# Breeder Question



## havnyc (Oct 9, 2007)

Hello - I hope everyone had a wonderful Thanksgiving. I wanted to check to see if anyone was familiar with Avonlea Havanese - a breeder based in Pennsylvania. I am considering getting a puppy from them and wanted to see if there was any personal feedback out there. 

Thank you!


----------



## JASHavanese (Apr 24, 2007)

havnyc said:


> Hello - I hope everyone had a wonderful Thanksgiving. I wanted to check to see if anyone was familiar with Avonlea Havanese - a breeder based in Pennsylvania.
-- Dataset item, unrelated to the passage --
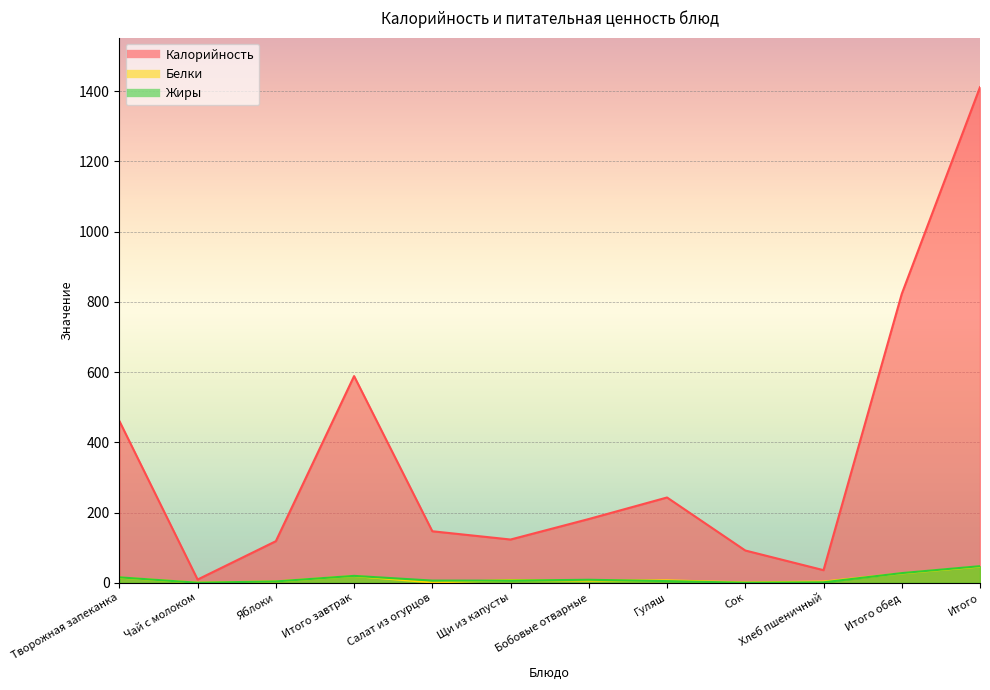

What are all the series names shown in the legend?

Калорийность, Белки, Жиры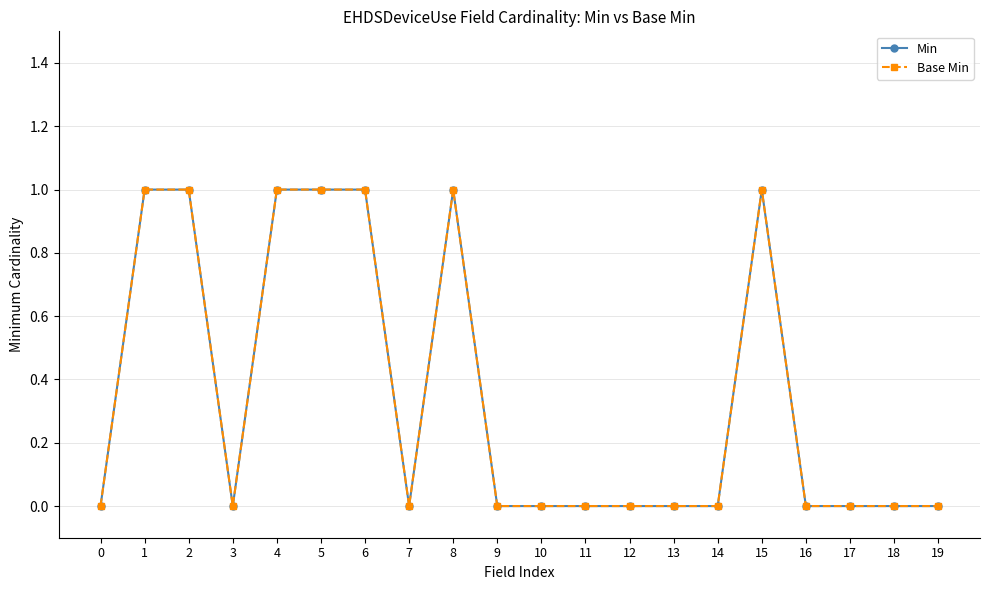

Where is the first local maximum for Min?

8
I am considering getting a puppy from them and wanted to see if there was any personal feedback out there.
> 
> Thank you!


I haven't heard of them so I looked up their website. They have puppies from 2 females that aren't listed on offa.org. I don't know who the sire is of if he's health tested.


----------



## casperkeep (May 16, 2007)

I have not heard of the kennel as well.......hopefully someone on here has and can give you some good advice on them!!!


----------



## Leslie (Feb 28, 2007)

Never heard of them. Be careful, don't get "sucked in" by cute puppy pics. Do your homework regarding health testing of their dogs and be sure to check out their contract and guarantee. Several here have sad stories to tell when they let their hearts lead instead of their heads.

Good luck w/your search!


----------



## Laurief (Nov 7, 2006)

This is my breeder, Mom & Dad of my three - she is a great breeder. I would contact her about questions on testing, she is always happy to answer .
Laurie


----------



## havnyc (Oct 9, 2007)

Thanks to everyone for their responses! I have gotten a lot of positive feedback via pm's!


----------



## irnfit (Nov 21, 2006)

I had contacted them way back when I was looking, but the timing wasn't right and I didn't want to wait. Too bad, Laurie , we could have been related.


----------



## Laurief (Nov 7, 2006)

Oh Michele, we are related, in spirit!! Besides, you will have lots of my "relatives' up there in a few weeks!!


----------



## Diana (Oct 23, 2007)

:whoo:
The countdown begins!


----------



## Laurief (Nov 7, 2006)

Oh Gosh Diana, I love tha picture!! a pile of pups!! 4 weeks to go!!!


----------



## JASHavanese (Apr 24, 2007)

Laurief said:


> This is my breeder, Mom & Dad of my three - she is a great breeder. I would contact her about questions on testing, she is always happy to answer .
> Laurie


Does she health test and not report it to offa.org? I think there are some that do that.


----------



## Diana (Oct 23, 2007)

I believe so. She said she has the Cerf, etc exams and will show copies that she didn't send in.


----------